Thomas Pynchon, Jhumpa Lahiri on National Book Award Fiction Longlist
Capping off a week of longlist announcements—children's literature followed by poetry followed by nonfiction—the National Book Award has pulled the curtain on the nominees for fiction, its most anticipated award.
Capping off a week of longlist announcements—children's literature followed by poetry followed by nonfiction—the National Book Award has pulled the curtain on the nominees for fiction, its most anticipated award.
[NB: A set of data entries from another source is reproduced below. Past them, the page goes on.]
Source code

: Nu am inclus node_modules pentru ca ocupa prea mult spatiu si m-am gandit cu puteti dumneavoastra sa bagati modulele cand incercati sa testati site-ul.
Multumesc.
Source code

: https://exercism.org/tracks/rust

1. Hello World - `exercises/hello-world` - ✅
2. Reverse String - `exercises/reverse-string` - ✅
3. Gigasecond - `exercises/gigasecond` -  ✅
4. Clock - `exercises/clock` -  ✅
In staunch contrast to the poetry lineup, which was full of first-time nominees, fiction is stacked: as the organization notes, there are "four National Book Award winners and finalists, a Pulitzer Prize winner and finalist, recipients of a MacArthur Foundation fellowship and a Guggenheim fellowship, and a debut novelist." (Don't be intimidated, Anthony Marra. You're in good company.)
Leading the charge is the reclusive Thomas Pynchon, whose conspiracy-based literary return to New York City, Bleeding Edge, has been hailed as "the Thomas Pynchon novel for the Edward Snowden era." Pynchon took home the award for Gravity's Rainbow in 1974, but he's lain low on the award circuit since then.
He is notably joined by the Washington, D.C. novelist Alice McDermott, who has been nominated for the award twice and won once—for 1998's Charming Billy—and the acclaimed Indian-American writer Jhumpa Lahiri (pictured above), whose 1999 collection of stories, Interpreter of Maladies, garnered the author a Pulitzer Prize. Also included is George Saunders, the strange, wonderful fiction writer and essayist whose story collection, CivilWarLand in Bad Decline, first brought him acclaim.
As the Washington Post's Ron Charles notes, Anthony Marra appears to be the Rookie of the Year:
Washington-born Anthony Marra is living the beginning writer’s dream. “A Constellation of Vital Phenomena,” his debut novel about a brutally repressed village in Chechnya, received spectacular reviews earlier this year and is now a contender for the National Book Award.
It'd be a tremendous steal for Marra to snatch the award from names like Pynchon and Lahiri. Then again, it's tremendous enough for Marra to be on the list at all (and it's hard to imagine Pynchon paying enough attention to such earthly matters as awards to care).